Check user's password with a shell script

There's no fully portable way to check the user's password. This requires a privileged executable, so this isn't something you can whip up from scratch. PAM, which is used on most non-embedded Linux systems as well as many embedded systems and most other Unix variants, comes with a setuid binary but it doesn't have a direct shell interface, you need to go via the PAM stack.

You can use a PAM binding in Perl, Python or Ruby.

You can install one of several checkpassword implementations.

If the user is allowed to run sudo for anything, then sudo -kv will prompt for authentication (unless this has been disabled in the sudo configuration).

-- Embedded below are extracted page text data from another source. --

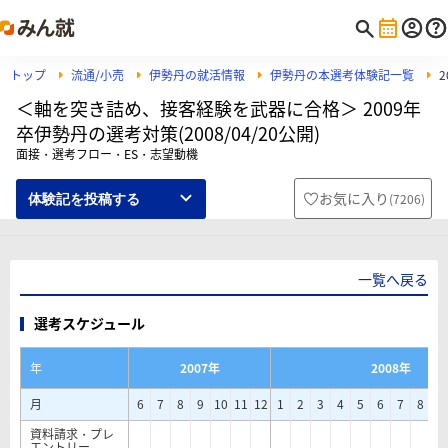
トップ
流通/小売
伊勢丹の就活情報
伊勢丹の本選考体験記一覧
＜軸を突き詰め、接客経験を武器に合格＞ 2009年
卒伊勢丹の選考対策(2008/04/20公開)
面接・選考フロー・ES・志望動機
お気に入り
(
7206
)
体験記を投稿する
一覧へ戻る
選考スケジュール
年
2007年
2008年
月
6
7
8
9
10
11
12
1
2
3
4
5
6
7
8
9
資料請求・プレ
エントリー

But that doesn't work if there's no sudoers rule concerning the user.

You can run su. This works on most implementations. This is probably the best bet in your case.

if su -c true "$USER"; then
  echo "Correct password"
fi

You can validate that a given local password is correct for a given username using the shadow file.

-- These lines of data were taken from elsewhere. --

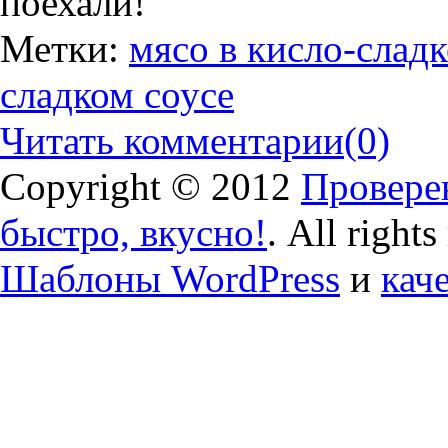
поехали!
Метки:
мясо в кисло-слад
сладком соусе
Читать комментарии
(0)
Copyright © 2012
Проверен
быстро, вкусно!
. All right
Шаблоны WordPress
и
кач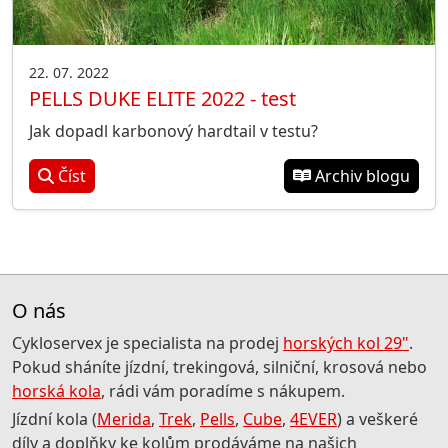
22. 07. 2022
PELLS DUKE ELITE 2022 - test
Jak dopadl karbonový hardtail v testu?
Číst
Archiv blogu
O nás
Cykloservex je specialista na prodej
horských kol 29"
.
Pokud sháníte jízdní, trekingová, silniční, krosová nebo
horská kola
, rádi vám poradíme s nákupem.
Jízdní kola (
Merida
,
Trek
,
Pells
,
Cube
,
4EVER
) a veškeré
díly a doplňky ke kolům prodáváme na našich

On most modern distributions, the hashed passwords are stored in the shadow file /etc/shadow (which is only readable by root). As root, pull the line from the shadow file for the given user like so:

cat /etc/shadow | grep username

You will see something like this:

username:$1$TrOIigLp$PUHL00kS5UY3CMVaiC0/g0:15020:0:99999:7:::

After the username there is $1. This indicates that it is an MD5 hash. After that there is another $, then (in this case) TrOIigLp followed by another $. TrOIigLp is the salt. After that is the hashed password, which was hashed using the salt - in this case PUHL00kS5UY3CMVaiC0/g0.

Now, you can use openssl to hash the given password using the same salt, like so:

openssl passwd -1 -salt TrOIigLp

Enter the given password when prompted, the openssl command should compute the MD5 hash using the salt provided, and it should be exactly the same as the above from the shadow file. The -1 in the above command is for MD5 hashing.


Here's a relatively robust solution that works with both local and remote users and attempts to authenticate against the full PAM stack as the user in question, rather than simply comparing password hashes.

#!/usr/bin/env ruby

require 'rpam'

username = ARGV[0]
password = ARGV[1]

if Rpam.auth(username, password, service: 'system-auth')
  puts 'authentication successful'
  exit 0
else
  puts 'authentication failure'
  exit 1
end

To run it: Save it as ./authenticate_as.rb, chmod +x ./authenticate_as.rb, and ./authenticate_as.rb $username $password. Requires Ruby and the rpam gem, in case that wasn't obvious.